The issue is quite simple: CMake is a high-level abstractions which is used to generate arbitrary build systems on arbitrary platforms. No platform provides a standard way to make libraries or modules available. At best, Unix-like OSes store include headers and static and shared libraries in specific locations in the file system, but each library can and often does allow users to customize it's installation. There is no way platform-indendent or platform-specific way to configure these. How do you solve this issue?
CMake solves this issue in a very simple way: library vendors can export CMake config files that downstream dependencies can use to configure their CMake projects. The hard problem becomes a solved problem. However, this requires library vendors to own this leg of the process. Not all projects do. So what can be done about those?
For projects whose managers don't support CMake, CMake provides two mitigations: it ships with CMake-vended config scripts for popular libraries, and allows users to provide their own custom CMake Find modules.
Describing this approach as "broken" is quite honestly a very ignorant and clueless thing to do.
This personal assertion makes no sense at all and has no basis in reality. The only thing that
find_package
does is check if someone made available a script that tells CMake how to configure a dependency. If no script was provided, CMake makes the package as not found. If a script was found but it's sanity checks fail then CMake marks the package as not found. If a script is found and it's sanity checks passed, CMake can use the targets in builds. That's all there is to it. Pain-free.The is only one caveat: you have to have some idea of what you're doing, and bad workmen tend to blame their tools.

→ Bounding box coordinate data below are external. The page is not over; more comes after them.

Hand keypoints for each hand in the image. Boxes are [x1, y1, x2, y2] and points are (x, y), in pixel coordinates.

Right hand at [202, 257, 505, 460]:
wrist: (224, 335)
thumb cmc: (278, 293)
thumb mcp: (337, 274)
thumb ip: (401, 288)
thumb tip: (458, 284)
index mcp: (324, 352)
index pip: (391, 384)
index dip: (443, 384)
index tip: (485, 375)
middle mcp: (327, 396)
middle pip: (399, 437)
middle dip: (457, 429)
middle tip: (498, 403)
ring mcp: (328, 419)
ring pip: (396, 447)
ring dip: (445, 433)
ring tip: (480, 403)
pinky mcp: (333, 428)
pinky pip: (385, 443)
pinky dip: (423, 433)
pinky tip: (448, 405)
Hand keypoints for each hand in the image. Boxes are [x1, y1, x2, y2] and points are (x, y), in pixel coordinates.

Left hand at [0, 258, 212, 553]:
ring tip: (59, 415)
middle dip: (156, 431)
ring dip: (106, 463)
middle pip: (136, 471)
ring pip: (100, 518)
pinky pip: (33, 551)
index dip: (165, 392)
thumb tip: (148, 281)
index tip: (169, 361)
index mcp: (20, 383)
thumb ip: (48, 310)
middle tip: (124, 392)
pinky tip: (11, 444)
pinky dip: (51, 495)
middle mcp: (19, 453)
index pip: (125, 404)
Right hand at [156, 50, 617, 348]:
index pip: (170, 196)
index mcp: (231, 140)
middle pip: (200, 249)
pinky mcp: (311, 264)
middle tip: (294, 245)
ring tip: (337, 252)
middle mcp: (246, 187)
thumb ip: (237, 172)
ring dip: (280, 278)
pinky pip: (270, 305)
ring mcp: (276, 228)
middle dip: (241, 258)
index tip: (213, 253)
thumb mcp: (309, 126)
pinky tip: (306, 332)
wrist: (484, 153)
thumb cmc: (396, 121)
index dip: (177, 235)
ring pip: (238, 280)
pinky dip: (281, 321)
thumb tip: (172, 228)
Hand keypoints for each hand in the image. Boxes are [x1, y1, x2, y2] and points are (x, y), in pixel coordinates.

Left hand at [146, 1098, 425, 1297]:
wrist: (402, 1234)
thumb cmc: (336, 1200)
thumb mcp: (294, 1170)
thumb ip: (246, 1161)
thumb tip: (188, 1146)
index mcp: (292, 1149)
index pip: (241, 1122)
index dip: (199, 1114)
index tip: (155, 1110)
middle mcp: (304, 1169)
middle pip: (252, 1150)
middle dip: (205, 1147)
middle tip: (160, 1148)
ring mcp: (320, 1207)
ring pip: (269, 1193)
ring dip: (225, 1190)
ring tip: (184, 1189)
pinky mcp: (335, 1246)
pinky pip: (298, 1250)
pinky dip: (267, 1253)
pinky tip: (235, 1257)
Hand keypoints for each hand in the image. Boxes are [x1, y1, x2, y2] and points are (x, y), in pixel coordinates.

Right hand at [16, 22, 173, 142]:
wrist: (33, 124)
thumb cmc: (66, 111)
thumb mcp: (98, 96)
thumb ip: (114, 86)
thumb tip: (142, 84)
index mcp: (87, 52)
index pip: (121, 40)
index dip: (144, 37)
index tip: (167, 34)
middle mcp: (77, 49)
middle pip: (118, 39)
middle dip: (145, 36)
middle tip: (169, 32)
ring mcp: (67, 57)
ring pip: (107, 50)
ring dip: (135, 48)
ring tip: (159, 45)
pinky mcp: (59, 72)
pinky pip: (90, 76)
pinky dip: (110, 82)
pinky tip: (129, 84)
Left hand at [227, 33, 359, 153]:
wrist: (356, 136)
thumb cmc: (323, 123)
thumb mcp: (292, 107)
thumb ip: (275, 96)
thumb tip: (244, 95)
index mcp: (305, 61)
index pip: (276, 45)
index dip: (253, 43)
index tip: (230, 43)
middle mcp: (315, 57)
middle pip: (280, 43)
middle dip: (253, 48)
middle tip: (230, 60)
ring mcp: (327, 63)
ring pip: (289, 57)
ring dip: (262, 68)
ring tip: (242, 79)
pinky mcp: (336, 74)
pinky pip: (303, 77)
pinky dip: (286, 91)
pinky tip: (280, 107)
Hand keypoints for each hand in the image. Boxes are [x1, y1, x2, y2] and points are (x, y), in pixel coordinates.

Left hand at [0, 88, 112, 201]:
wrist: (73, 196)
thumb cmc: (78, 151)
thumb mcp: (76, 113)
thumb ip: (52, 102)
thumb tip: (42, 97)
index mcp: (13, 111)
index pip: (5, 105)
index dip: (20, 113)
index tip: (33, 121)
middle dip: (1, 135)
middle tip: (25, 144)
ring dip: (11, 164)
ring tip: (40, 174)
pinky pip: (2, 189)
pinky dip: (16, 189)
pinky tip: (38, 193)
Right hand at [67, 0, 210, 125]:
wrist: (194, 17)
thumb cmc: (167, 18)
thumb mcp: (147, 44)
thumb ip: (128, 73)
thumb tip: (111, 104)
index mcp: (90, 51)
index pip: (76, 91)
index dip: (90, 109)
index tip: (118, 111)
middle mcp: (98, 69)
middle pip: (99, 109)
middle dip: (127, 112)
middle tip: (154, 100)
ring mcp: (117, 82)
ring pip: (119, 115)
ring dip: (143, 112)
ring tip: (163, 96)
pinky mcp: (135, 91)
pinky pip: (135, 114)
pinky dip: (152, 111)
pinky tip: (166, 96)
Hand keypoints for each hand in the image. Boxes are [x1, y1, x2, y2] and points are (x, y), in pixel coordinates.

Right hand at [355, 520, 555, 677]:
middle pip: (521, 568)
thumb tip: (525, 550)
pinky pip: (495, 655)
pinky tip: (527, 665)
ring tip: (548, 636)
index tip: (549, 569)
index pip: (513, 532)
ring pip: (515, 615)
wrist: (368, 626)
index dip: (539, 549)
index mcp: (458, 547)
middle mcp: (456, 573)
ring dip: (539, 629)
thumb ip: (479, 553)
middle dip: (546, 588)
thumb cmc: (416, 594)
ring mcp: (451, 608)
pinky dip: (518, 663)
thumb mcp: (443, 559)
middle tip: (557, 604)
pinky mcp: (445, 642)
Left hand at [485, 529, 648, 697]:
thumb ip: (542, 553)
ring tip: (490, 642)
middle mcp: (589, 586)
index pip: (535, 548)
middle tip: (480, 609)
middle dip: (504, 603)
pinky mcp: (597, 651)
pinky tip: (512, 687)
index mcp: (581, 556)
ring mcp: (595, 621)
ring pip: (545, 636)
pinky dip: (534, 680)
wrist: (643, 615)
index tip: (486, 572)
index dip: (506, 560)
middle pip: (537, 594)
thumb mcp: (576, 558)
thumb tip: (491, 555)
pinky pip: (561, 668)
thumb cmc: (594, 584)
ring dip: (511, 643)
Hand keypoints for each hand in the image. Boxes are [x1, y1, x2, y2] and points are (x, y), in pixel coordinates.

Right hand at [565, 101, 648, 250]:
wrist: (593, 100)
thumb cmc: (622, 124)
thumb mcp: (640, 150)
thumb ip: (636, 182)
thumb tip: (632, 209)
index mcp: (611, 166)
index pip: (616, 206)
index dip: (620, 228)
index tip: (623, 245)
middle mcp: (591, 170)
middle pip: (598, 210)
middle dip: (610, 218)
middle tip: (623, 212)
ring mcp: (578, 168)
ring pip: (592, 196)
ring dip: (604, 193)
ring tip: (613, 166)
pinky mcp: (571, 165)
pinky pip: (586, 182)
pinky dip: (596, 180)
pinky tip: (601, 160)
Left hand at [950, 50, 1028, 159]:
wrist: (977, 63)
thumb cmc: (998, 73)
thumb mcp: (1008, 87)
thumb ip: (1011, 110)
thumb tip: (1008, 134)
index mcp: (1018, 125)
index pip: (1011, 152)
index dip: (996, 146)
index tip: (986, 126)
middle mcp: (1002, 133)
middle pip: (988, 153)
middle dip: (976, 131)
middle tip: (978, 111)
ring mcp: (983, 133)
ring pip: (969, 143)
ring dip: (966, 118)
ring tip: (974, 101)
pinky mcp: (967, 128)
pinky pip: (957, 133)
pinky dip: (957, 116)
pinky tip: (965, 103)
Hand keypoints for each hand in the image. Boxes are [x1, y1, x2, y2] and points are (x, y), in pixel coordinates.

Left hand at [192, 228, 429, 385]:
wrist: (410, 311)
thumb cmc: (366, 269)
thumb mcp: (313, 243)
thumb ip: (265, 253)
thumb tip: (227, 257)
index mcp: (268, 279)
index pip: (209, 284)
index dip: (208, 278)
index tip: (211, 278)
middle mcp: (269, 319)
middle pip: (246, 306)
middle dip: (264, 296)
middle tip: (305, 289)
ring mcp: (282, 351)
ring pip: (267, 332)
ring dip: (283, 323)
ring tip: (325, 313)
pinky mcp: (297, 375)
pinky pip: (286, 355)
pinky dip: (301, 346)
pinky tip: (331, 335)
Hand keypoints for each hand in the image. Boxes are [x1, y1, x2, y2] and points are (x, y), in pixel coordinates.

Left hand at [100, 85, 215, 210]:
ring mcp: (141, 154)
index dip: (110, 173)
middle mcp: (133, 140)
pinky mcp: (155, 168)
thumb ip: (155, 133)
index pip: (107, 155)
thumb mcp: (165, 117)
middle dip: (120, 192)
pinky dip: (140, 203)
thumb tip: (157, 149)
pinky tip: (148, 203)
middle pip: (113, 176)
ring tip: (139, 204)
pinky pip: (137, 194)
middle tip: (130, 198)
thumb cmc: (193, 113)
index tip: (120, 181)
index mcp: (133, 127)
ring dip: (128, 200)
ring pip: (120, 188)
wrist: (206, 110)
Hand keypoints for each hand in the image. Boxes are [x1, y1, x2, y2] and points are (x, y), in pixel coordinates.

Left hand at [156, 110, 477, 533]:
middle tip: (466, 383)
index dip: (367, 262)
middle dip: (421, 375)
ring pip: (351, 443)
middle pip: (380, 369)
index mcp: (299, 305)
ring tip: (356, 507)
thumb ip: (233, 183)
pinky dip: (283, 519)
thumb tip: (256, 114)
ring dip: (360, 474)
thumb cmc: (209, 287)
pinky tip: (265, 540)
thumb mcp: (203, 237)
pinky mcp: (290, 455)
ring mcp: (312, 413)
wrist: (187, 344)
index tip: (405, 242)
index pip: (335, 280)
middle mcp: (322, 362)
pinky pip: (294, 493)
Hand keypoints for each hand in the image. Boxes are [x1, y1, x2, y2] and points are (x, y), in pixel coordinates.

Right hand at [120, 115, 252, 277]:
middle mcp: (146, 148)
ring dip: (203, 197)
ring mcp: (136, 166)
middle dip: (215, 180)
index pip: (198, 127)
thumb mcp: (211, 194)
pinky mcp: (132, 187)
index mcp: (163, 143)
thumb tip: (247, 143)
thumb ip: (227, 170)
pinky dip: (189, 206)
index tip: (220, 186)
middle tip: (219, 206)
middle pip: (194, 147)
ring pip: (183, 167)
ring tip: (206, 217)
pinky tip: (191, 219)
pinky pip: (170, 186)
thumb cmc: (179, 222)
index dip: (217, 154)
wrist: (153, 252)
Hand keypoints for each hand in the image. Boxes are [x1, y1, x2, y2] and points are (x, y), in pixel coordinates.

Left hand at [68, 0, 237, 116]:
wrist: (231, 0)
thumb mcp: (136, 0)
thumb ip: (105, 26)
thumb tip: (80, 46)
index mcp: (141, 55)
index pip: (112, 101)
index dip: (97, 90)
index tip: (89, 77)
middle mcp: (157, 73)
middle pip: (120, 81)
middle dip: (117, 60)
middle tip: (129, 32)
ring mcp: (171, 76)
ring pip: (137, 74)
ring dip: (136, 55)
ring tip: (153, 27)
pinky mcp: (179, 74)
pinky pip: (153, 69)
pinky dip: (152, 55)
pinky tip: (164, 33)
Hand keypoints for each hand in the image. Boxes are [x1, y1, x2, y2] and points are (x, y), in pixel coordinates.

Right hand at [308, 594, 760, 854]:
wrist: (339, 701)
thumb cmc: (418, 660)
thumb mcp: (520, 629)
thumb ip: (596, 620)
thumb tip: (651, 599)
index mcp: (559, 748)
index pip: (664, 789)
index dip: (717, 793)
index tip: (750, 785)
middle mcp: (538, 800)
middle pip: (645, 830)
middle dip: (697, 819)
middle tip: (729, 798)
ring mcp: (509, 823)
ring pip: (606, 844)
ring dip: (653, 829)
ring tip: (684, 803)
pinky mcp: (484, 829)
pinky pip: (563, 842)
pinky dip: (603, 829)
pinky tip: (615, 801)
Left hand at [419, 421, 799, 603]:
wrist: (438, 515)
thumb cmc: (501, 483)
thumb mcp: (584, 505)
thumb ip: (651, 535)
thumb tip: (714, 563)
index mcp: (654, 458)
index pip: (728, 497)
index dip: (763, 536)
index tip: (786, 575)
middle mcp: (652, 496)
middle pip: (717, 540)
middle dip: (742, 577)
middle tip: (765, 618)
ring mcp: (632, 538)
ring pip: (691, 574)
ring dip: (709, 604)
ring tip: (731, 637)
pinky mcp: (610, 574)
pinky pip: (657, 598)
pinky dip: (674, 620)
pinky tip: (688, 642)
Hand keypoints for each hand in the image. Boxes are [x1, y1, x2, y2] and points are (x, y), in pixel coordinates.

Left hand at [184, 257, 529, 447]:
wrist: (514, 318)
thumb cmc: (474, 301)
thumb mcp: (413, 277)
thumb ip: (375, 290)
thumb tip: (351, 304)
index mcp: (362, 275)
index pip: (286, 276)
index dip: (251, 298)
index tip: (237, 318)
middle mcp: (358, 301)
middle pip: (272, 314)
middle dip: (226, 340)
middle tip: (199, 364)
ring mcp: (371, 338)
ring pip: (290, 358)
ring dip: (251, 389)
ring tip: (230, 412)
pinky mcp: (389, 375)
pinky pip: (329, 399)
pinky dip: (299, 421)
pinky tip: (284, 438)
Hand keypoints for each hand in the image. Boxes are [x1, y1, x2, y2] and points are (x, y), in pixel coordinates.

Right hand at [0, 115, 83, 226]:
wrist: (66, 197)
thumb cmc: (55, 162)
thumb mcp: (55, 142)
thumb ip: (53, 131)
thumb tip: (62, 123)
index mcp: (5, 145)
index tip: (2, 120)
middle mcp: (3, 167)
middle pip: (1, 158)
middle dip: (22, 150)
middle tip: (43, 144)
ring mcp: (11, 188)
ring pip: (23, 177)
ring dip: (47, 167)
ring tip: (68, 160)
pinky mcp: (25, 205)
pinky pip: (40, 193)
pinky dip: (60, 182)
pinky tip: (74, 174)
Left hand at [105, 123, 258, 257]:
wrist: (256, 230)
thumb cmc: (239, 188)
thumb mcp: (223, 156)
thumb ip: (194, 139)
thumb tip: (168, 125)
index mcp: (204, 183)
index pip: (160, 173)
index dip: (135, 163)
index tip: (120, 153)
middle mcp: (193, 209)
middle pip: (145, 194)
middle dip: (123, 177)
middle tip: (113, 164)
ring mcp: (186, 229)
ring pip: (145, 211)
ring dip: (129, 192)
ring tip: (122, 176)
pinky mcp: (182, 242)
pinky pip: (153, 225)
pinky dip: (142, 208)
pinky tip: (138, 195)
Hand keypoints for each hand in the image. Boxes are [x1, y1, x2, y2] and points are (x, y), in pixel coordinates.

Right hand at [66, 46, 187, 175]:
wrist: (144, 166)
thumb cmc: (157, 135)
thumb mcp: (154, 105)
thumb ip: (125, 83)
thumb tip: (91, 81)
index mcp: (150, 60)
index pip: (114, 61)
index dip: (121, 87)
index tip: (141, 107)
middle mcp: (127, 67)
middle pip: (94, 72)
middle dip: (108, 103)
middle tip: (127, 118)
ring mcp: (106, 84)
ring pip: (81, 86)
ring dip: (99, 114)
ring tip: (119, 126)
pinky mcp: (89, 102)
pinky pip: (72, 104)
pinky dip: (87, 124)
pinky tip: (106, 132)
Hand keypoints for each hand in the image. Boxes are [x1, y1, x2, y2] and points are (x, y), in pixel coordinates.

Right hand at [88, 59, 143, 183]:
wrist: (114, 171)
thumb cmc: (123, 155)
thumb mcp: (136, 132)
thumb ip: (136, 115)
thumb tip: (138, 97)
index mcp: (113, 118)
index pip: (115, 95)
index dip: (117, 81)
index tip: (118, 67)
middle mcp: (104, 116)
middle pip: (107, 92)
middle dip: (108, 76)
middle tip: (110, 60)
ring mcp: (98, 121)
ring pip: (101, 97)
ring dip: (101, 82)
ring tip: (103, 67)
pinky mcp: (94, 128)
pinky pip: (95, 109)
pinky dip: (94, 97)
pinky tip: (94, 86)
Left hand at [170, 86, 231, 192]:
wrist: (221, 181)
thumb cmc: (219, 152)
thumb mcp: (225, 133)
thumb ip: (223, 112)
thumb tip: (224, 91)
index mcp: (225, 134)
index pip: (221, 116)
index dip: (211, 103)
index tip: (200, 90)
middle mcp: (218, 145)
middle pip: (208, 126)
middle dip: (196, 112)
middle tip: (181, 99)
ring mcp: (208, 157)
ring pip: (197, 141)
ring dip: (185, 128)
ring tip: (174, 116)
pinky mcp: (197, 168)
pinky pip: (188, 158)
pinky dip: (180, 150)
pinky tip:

I 've tried to explain what the problem is with CMake's design from the view of someone who has to build a lot of other people's software. Your response just seem to be ad hominem attacks, a reiteration of the underlying problem, and CMake's broken "solution" to it; I don't see much respons to my actual points.
I understand that you feel strongly that the issue of how to locate all those many undeclared, unversioned config files - that for all intents and purposes are hidden build dependencies - is outside CMake's responsibilities. You are allowed that position, but it doesn't change that locating these dependencies is one of the reasons it is significantly more work to build software that uses CMake than other build systems.
A central point of disagreement, I think, is that CMake is designed around the idea that there is a massive value in the meta-abstraction of the build description into something completely platform and environment-independent. It is possible to question how useful this is in general - however - even from the position that this is a great idea, IMO, in practice, CMake largely fails to deliver this meta-abstraction. The builds still tend to only work on systems and in environments on which they have been tested. And, in that case, what is really the benefit of this meta-abstraction over, e.g., "if win64 then ..." "if ubuntu then ..."?
It is damn hard to write tooling for C++ projects: There are no standard ways to do anything, so you need to add lots of options just to cover a range of project configurations. Those add a lot of complexity very fast, which is unrelated to the actual task you want to solve.
make.include was the perfect build system. Everything went downhill from there.